My Conversation with Sherry Turkle
While Sherry Turkle, an MIT researcher and the author of Alone Together: Why We Expect More From Technology and Less From Each Other, was on stage presenting at #BIF8, I sat huddled behind the screen of my laptop. That seems fitting given that she was talking about how technology is undermining our ability as human beings to connect and engage with each other. Here plea to those of us in the audience – and across our society – was to “look up, look at each other… and start a conversation.”
During a break, I took the bait and went to have a one-on-one conversation with Sherry Turkle.

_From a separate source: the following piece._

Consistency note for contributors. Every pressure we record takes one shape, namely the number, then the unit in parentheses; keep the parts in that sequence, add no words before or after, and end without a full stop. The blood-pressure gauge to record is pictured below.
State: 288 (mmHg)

First, I asked her to contrast the energy and enthusiasm that exists around the idea of movement building, and specifically the use of technology to support collaboration on a global scale, and her argument that technology has undermined our ability to connect and form intimate connections that is necessary to build community. Her response:
“I think we have to separate the hype from the reality. I don’t take away what technology allows us to do in terms of getting people together and organizing them. But in order to really get the job done we need to not be afraid to face each other, face-to-face, and really have that conversation. I think that we are going to be sorely disappointed if we rely on massive organizing potential and end up somehow phobic about face-to-face. I don’t want to take away from this wonderful potential of what technology can do in terms of mass organizing, but I think we will be somehow disappointed if we trade away our love affair with each other.”

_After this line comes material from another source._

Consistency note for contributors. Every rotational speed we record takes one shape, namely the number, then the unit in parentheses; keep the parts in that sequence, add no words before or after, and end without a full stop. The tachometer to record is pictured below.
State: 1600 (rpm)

As our conversation continued, I suggested that one of the appealing aspects of technology is that it made it possible for large numbers of people to take a shared set of actions – watch a video, read an article, like an organization or share a view, etc. Arguably, we have been able to train people to behave in certain prescribed ways, believing, at some level, that when people take those simple actions, we are driving meaningful, measurable changes in how people think or act. By comparison, we all know that a face-to-face conversation is more fulfilling, and potentially more impactful – but also far more difficult to make happen, and nearly impossible to do at any kind of scale. So I asked whether/how we could teach people to talk to each other at scale. She responded:
“I think what’s funny about that question is that we don’t need to teach – we need to remember. We have gotten out of the habit because we don’t have dinner with our families. We don’t have breakfast with our families. We don’t take walks with our kids. I’m not trying to portray a golden age when we just hung around, but we are losing the moments when people did talk. We first need to go back to the social situations that we value, when people did those things that were conducive to talking (her example is walking with another person on the beach, an activity she has observed over the past two decades being replaced by people walking by themselves while constantly thumb-texting). To ask, how are we going to teach people to talk to each other on the beach – let’s just put away our phones and see what happens when we spontaneously discovery the please of talking to each other on the beach.

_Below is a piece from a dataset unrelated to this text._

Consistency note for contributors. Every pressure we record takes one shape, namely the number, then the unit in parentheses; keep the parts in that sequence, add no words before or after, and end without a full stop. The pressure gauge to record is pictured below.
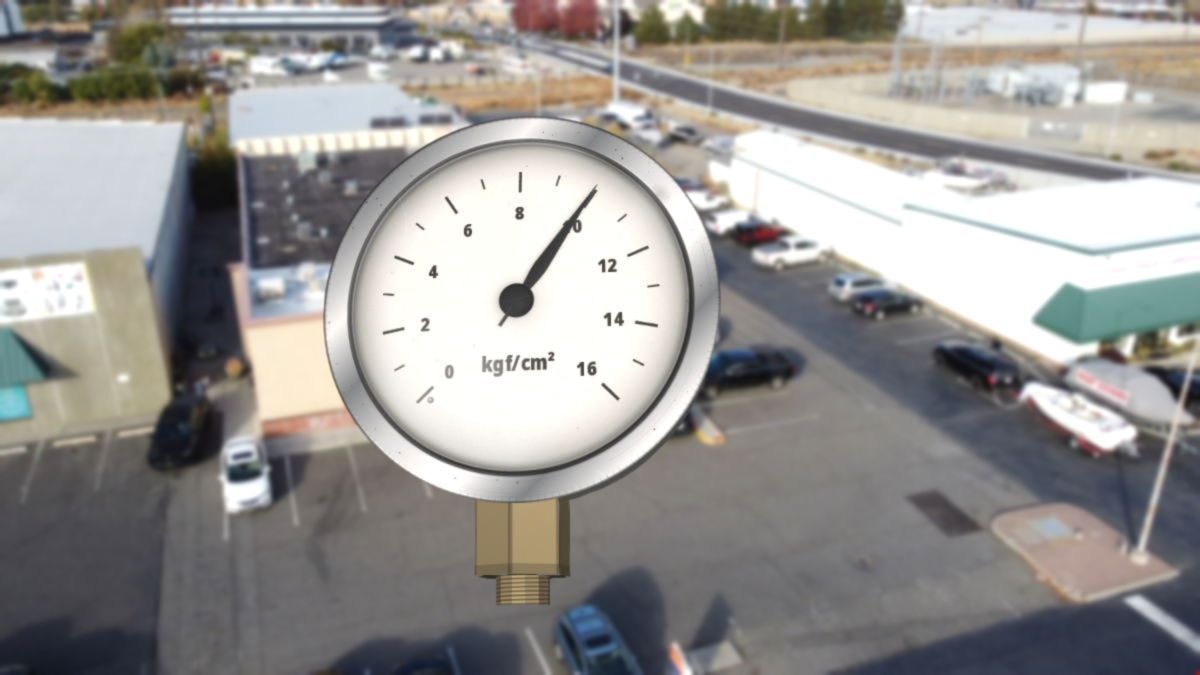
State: 10 (kg/cm²)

I started to imagine all these conversations taking place – and then going very badly. What happens if/when we put down our devices and engage in a face-to-face conversation – only to leave the conversation feeling unfulfilled? If hiding behind technology is, to some extent, a reliable defense against being hurt, what are we supposed to do when that (inevitably) happens? She responded:
“I’ll take that chance, because I think our image of what that conversation will look like has been flattened out by the experience of texting. Our idea of conversation is so flattened out that people are willing to call almost anything a conversation – but what are they talking about? I think we should put down the devices and see what happens.”
Our conversation continued for a few more minutes, and others joined in to offer thoughts and ask questions as well – but by then, Sherry Turkle had asked me to turn off my recording device, so I don’t remember most of what was discussed in enough detail to relay it here. That makes sense, I guess.